By Galia Wolloch, president, NA’AMAT Israel
Every year, in honor of International Women’s Day, depressing statistics are published on the inconceivable wage gaps of approximately 30% between women and men. The fact causing the most despair is that the gap has remained at a similar rate for decades already, as if there have been no cultural, social and structural changes in the country.
It is no secret that one of the major causes of the gaps in status and wages is the fact that women still tend to take upon themselves (or accept) primary responsibility for childcare. Even though women have fully entered the job market and constitute about half of it, their traditional role as caretakers of children has not been reduced accordingly – and this dual burden makes it difficult for them to integrate and advance.
There are those who claim that mothers choose on their own initiative to leave the job market in order to focus on their children. Thus, they essentially impose the “fault” for their inferior situation on women, as if there are no women capable of being both good mothers and successful career women.
The decisive majority of mothers does not resign or compromise on their standing at the workplace out of a genuinely free choice; rather, they are thrown out of it due to a structured inflexibility of the job market and an absence of family frameworks that support the model of a family with two breadwinners.
In recent years, more fathers have been yearning for active involvement in the lives of their children. Both men and women feel that the job market is becoming more and more demanding, and the price that the family pays is getting ever heavier.
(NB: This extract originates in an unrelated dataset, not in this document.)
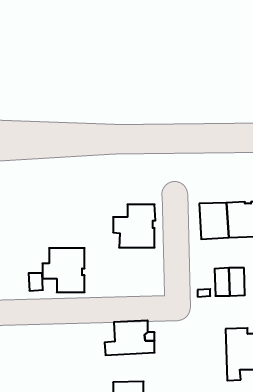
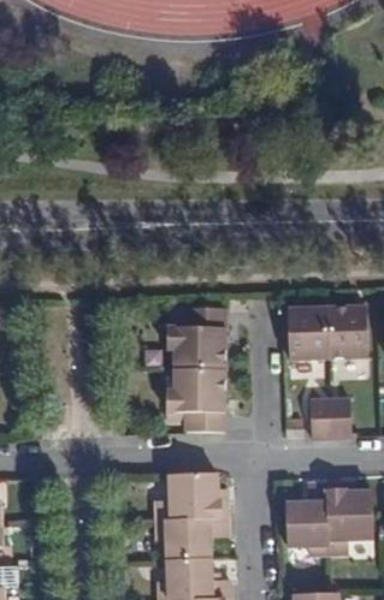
building: [42,248,85,292] -> [165,369,225,432]
building: none -> [286,485,329,558]
building: none -> [155,518,226,560]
A man who asks to be an active parent gets a cold shoulder at the workplace. If it were the norm that fathers leave earlier several times a week to spend time with their kids, the mothers could invest more hours at work. But in reality, not only is the job market unfriendly to parents, it does not even allow men to exercise all the rights granted to them by law.
Most of the time, it is not the mothers who give up work – rather, it is the job market that gives up on mothers. In its rigid structure, its lack of adaptability to changing life and in the absence of supportive frameworks, the job market loses a large and significant portion of the potential work force. Only true cultural change in the working world and adapting it modern parental and family life can aid in the advancement of women toward full equality in the job market and society in general.